Begin Dataset

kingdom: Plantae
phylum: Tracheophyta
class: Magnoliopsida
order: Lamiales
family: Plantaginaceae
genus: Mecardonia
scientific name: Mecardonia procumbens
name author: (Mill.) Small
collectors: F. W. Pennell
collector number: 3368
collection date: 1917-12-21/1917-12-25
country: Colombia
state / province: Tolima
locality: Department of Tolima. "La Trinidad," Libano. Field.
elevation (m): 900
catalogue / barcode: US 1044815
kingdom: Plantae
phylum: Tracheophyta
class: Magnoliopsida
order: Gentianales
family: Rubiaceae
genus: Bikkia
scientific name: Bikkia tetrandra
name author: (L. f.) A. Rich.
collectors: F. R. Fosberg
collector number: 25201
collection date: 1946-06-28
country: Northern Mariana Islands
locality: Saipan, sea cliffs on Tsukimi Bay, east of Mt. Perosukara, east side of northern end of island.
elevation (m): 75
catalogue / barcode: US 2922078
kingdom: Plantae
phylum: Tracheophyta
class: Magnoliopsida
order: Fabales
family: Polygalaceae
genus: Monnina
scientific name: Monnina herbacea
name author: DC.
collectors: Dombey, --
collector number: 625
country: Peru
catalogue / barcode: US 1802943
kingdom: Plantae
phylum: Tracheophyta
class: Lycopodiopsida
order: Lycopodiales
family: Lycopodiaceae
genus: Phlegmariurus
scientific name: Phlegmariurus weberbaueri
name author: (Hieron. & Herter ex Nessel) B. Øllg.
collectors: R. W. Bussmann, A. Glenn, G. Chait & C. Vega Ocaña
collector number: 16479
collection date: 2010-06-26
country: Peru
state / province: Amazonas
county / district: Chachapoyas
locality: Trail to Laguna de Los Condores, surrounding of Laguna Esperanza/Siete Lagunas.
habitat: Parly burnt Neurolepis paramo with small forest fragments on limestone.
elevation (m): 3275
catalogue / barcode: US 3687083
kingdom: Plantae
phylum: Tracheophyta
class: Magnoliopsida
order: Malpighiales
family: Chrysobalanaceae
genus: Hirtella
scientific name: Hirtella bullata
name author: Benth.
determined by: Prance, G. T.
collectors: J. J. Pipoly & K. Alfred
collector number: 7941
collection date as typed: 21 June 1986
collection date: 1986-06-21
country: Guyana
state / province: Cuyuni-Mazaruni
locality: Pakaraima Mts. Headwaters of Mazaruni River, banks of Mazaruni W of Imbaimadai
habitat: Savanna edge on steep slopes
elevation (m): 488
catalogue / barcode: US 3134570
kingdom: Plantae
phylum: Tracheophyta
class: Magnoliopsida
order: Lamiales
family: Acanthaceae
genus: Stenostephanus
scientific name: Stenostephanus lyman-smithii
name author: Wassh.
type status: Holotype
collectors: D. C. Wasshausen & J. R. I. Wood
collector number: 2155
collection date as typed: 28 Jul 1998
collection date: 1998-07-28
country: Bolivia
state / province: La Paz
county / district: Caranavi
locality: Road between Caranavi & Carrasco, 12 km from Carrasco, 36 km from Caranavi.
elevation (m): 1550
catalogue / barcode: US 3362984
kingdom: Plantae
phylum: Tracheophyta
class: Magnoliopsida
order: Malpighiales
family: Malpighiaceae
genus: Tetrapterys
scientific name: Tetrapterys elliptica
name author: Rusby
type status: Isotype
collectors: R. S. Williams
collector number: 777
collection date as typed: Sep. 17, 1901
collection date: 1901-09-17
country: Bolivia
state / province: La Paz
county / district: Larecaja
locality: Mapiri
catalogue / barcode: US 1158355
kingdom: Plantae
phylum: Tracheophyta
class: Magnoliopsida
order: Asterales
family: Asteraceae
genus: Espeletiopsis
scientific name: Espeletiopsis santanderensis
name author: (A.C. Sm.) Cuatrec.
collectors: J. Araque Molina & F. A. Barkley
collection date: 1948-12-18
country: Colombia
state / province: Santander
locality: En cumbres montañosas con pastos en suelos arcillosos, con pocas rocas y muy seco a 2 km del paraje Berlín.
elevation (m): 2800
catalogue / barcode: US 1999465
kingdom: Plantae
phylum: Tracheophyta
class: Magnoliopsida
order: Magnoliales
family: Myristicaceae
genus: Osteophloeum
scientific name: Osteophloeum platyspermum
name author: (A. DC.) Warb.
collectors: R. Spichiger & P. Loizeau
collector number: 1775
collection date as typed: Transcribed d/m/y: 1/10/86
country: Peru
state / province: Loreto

End Dataset

Problem requirements: Convert the listing above into a two-column CSV with the headers entry and catalog_record, giving every item in the listing its own row. Put each value in a single quoted field, with line breaks replaced by spaces.

Task answer:
entry,catalog_record
"kingdom:","Plantae"
"phylum:","Tracheophyta"
"class:","Magnoliopsida"
"order:","Lamiales"
"family:","Plantaginaceae"
"genus:","Mecardonia"
"scientific name:","Mecardonia procumbens"
"name author:","(Mill.) Small"
"collectors:","F. W. Pennell"
"collector number:","3368"
"collection date:","1917-12-21/1917-12-25"
"country:","Colombia"
"state / province:","Tolima"
"locality:","Department of Tolima. ""La Trinidad,"" Libano. Field."
"elevation (m):","900"
"catalogue / barcode:","US 1044815"
"kingdom:","Plantae"
"phylum:","Tracheophyta"
"class:","Magnoliopsida"
"order:","Gentianales"
"family:","Rubiaceae"
"genus:","Bikkia"
"scientific name:","Bikkia tetrandra"
"name author:","(L. f.) A. Rich."
"collectors:","F. R. Fosberg"
"collector number:","25201"
"collection date:","1946-06-28"
"country:","Northern Mariana Islands"
"locality:","Saipan, sea cliffs on Tsukimi Bay, east of Mt. Perosukara, east side of northern end of island."
"elevation (m):","75"
"catalogue / barcode:","US 2922078"
"kingdom:","Plantae"
"phylum:","Tracheophyta"
"class:","Magnoliopsida"
"order:","Fabales"
"family:","Polygalaceae"
"genus:","Monnina"
"scientific name:","Monnina herbacea"
"name author:","DC."
"collectors:","Dombey, --"
"collector number:","625"
"country:","Peru"
"catalogue / barcode:","US 1802943"
"kingdom:","Plantae"
"phylum:","Tracheophyta"
"class:","Lycopodiopsida"
"order:","Lycopodiales"
"family:","Lycopodiaceae"
"genus:","Phlegmariurus"
"scientific name:","Phlegmariurus weberbaueri"
"name author:","(Hieron. & Herter ex Nessel) B. Øllg."
"collectors:","R. W. Bussmann, A. Glenn, G. Chait & C. Vega Ocaña"
"collector number:","16479"
"collection date:","2010-06-26"
"country:","Peru"
"state / province:","Amazonas"
"county / district:","Chachapoyas"
"locality:","Trail to Laguna de Los Condores, surrounding of Laguna Esperanza/Siete Lagunas."
"habitat:","Parly burnt Neurolepis paramo with small forest fragments on limestone."
"elevation (m):","3275"
"catalogue / barcode:","US 3687083"
"kingdom:","Plantae"
"phylum:","Tracheophyta"
"class:","Magnoliopsida"
"order:","Malpighiales"
"family:","Chrysobalanaceae"
"genus:","Hirtella"
"scientific name:","Hirtella bullata"
"name author:","Benth."
"determined by:","Prance, G. T."
"collectors:","J. J. Pipoly & K. Alfred"
"collector number:","7941"
"collection date as typed:","21 June 1986"
"collection date:","1986-06-21"
"country:","Guyana"
"state / province:","Cuyuni-Mazaruni"
"locality:","Pakaraima Mts. Headwaters of Mazaruni River, banks of Mazaruni W of Imbaimadai"
"habitat:","Savanna edge on steep slopes"
"elevation (m):","488"
"catalogue / barcode:","US 3134570"
"kingdom:","Plantae"
"phylum:","Tracheophyta"
"class:","Magnoliopsida"
"order:","Lamiales"
"family:","Acanthaceae"
"genus:","Stenostephanus"
"scientific name:","Stenostephanus lyman-smithii"
"name author:","Wassh."
"type status:","Holotype"
"collectors:","D. C. Wasshausen & J. R. I. Wood"
"collector number:","2155"
"collection date as typed:","28 Jul 1998"
"collection date:","1998-07-28"
"country:","Bolivia"
"state / province:","La Paz"
"county / district:","Caranavi"
"locality:","Road between Caranavi & Carrasco, 12 km from Carrasco, 36 km from Caranavi."
"elevation (m):","1550"
"catalogue / barcode:","US 3362984"
"kingdom:","Plantae"
"phylum:","Tracheophyta"
"class:","Magnoliopsida"
"order:","Malpighiales"
"family:","Malpighiaceae"
"genus:","Tetrapterys"
"scientific name:","Tetrapterys elliptica"
"name author:","Rusby"
"type status:","Isotype"
"collectors:","R. S. Williams"
"collector number:","777"
"collection date as typed:","Sep. 17, 1901"
"collection date:","1901-09-17"
"country:","Bolivia"
"state / province:","La Paz"
"county / district:","Larecaja"
"locality:","Mapiri"
"catalogue / barcode:","US 1158355"
"kingdom:","Plantae"
"phylum:","Tracheophyta"
"class:","Magnoliopsida"
"order:","Asterales"
"family:","Asteraceae"
"genus:","Espeletiopsis"
"scientific name:","Espeletiopsis santanderensis"
"name author:","(A.C. Sm.) Cuatrec."
"collectors:","J. Araque Molina & F. A. Barkley"
"collection date:","1948-12-18"
"country:","Colombia"
"state / province:","Santander"
"locality:","En cumbres montañosas con pastos en suelos arcillosos, con pocas rocas y muy seco a 2 km del paraje Berlín."
"elevation (m):","2800"
"catalogue / barcode:","US 1999465"
"kingdom:","Plantae"
"phylum:","Tracheophyta"
"class:","Magnoliopsida"
"order:","Magnoliales"
"family:","Myristicaceae"
"genus:","Osteophloeum"
"scientific name:","Osteophloeum platyspermum"
"name author:","(A. DC.) Warb."
"collectors:","R. Spichiger & P. Loizeau"
"collector number:","1775"
"collection date as typed:","Transcribed d/m/y: 1/10/86"
"country:","Peru"
"state / province:","Loreto"